Multilocal Karelians in the 2020s

Eija Schwartz,
Chair of the Karelian Society in Turku, Doctoral Student in European Ethnology,
University of Turku,

This year is the 80th anniversary of the Karelian Association in Finland. The anniversary year provides a good opportunity to discuss Karelia also in a wider perspective, as I’m going to do in my ethnographic doctoral thesis starting this Spring.

The Karelian Association was established in April 1940 after the end of the Winter War. Its purpose was to support and unite the war evacuees, who had to leave their homes in Karelia. The second and the last wave of evacuees was forced to leave Karelia after the Continuation War in 1944. In accordance with the peace conditions, a new, final border crossed the Karelian areas in south-eastern Finland. The Karelian Isthmus and the Ladoga Karelia passed to the Soviet Union, and the inhabitants, approximately 400 000 refugees, had to be resettled elsewhere in Finland.

The evacuees had, in many cases, difficulties to start their lives in the new surroundings. The places, the landscape, the local dialects, the traditions – everything was unusual for them. At the same time, they brought their own cultural characteristics to the new areas. Such food as Karelian pasties, for example, have become common all over the country during the last decades. The evacuates also had their significant contribution to the reconstruction of the country and to its economic growth, and over the years, they integrated with the local population.

There was no access to the former homes anymore, but the lost Karelia was remembered, both in families and at the official level, by the Karelian Association. The narrative of Karelia began to include feelings of loss and being evacuated. Karelia become a place of memories and utopias, with nostalgic shades of remembering, when the Karelians themselves were physically located somewhere else.

My own research questions concern, however, Karelians from the region South-Karelia, which after the Second World War remained on the Finnish side of the border. While the lost part of Karelia stayed in memories, this part of Karelia continued its development together with the rest of Finland, going through the manifold transformations of society. Nowadays South Karelia consists of municipalities Lappeenranta (incl. former Joutseno, Nuijamaa and Ylämaa), Imatra, Ruokolahti, Parikkala, Rautjärvi, Luumäki, Lemi, Savitaipale and Taipalsaari. In 2019 the number of inhabitants of the region was 128 054. The population has declined continuously – in 1992 it was 139 907. One of the reasons is migration within Finland. Especially young people tend to move to away because of better education and employment possibilities mainly in the capital area.

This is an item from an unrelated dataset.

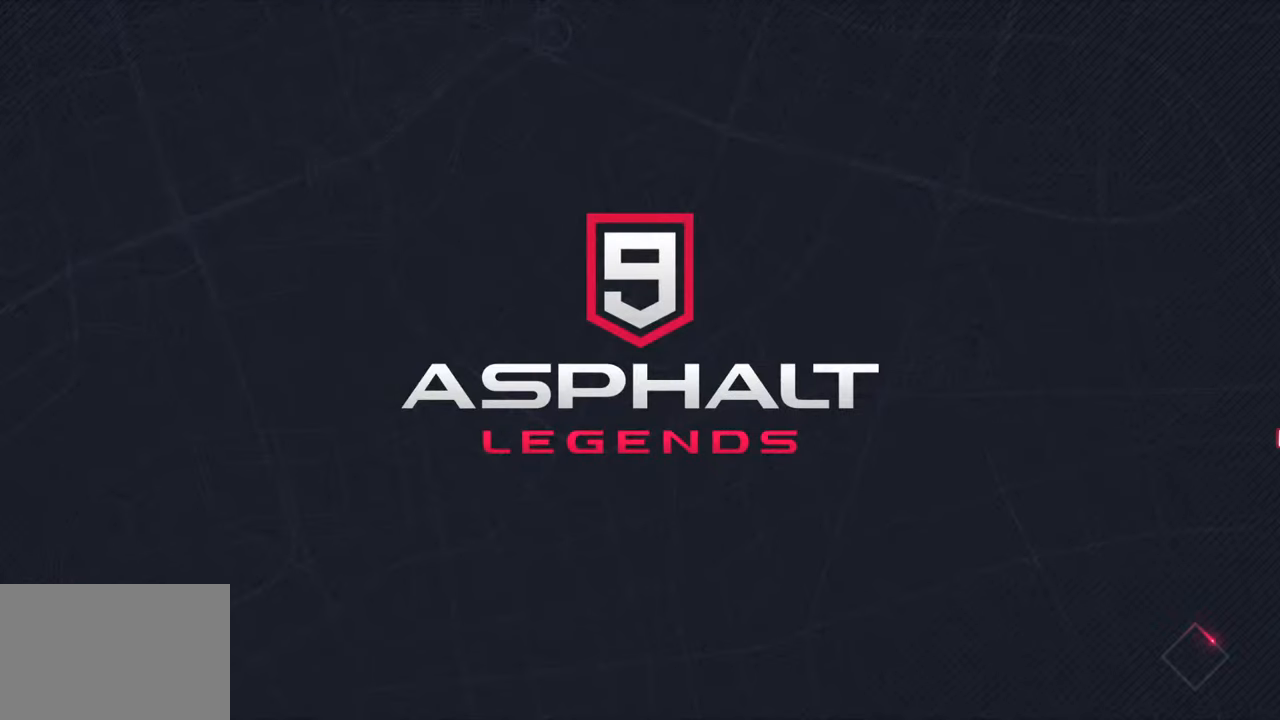
{"buttons": [], "left_stick": "center", "right_stick": "center", "events": []}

My doctoral thesis has an autoethnographic starting point. I grew up in South Karelia, and like many others, moved away from there after the upper secondary school. In my research I’m interested in the memories and experiences of people like me, who are born in the 1970s, who spent their childhood and youth years in South Karelia in the 1970s and the 1980s, and who as adults are now living somewhere else in Finland. My questions at this point are complex: How was the childhood and youth in South Karelia those decades? How do they remember the region, and, in their opinion, what was there Karelian? How was it to grow up near the border to Soviet Union, which in that time was almost totally closed?

The identities of the interviewees interest me, as well. Do they identify themselves as Karelians? In addition, I want to find out how visible is the narrative of evacuate Karelians in this context and do the possible evacuee background of the family or possible participation in the activities of the Karelian Association have any influence on the identification. Is there, in general, anything, that would unite the South Karelians the same way as the Karelian Association united the evacuees after the war? And what about the old stereotypes of different tribes in Finland – will the ones of Karelians be repeated in my research material?

The situation of the generation born in the 1970s is, of course, not comparable with the dramatic stages of the war evacuates. However, up to a certain point, one can talk about forced moving also in this case. Unlike the evacuees, they can, though, easily return to their former home places, if not for permanent living, at least for a short visit to relive the memories. So, which connections do the interviewees still have to South Karelia at present? Parents or a summerhouse, for example? When thinking about the future, could they imagine moving back to South Karelia, and if, under which conditions?

Perhaps the potential returnees, multilocal lifestyle, multiple residences and remote working could bring something positive to the development of South-Karelia and the Karelian culture in the 2020s.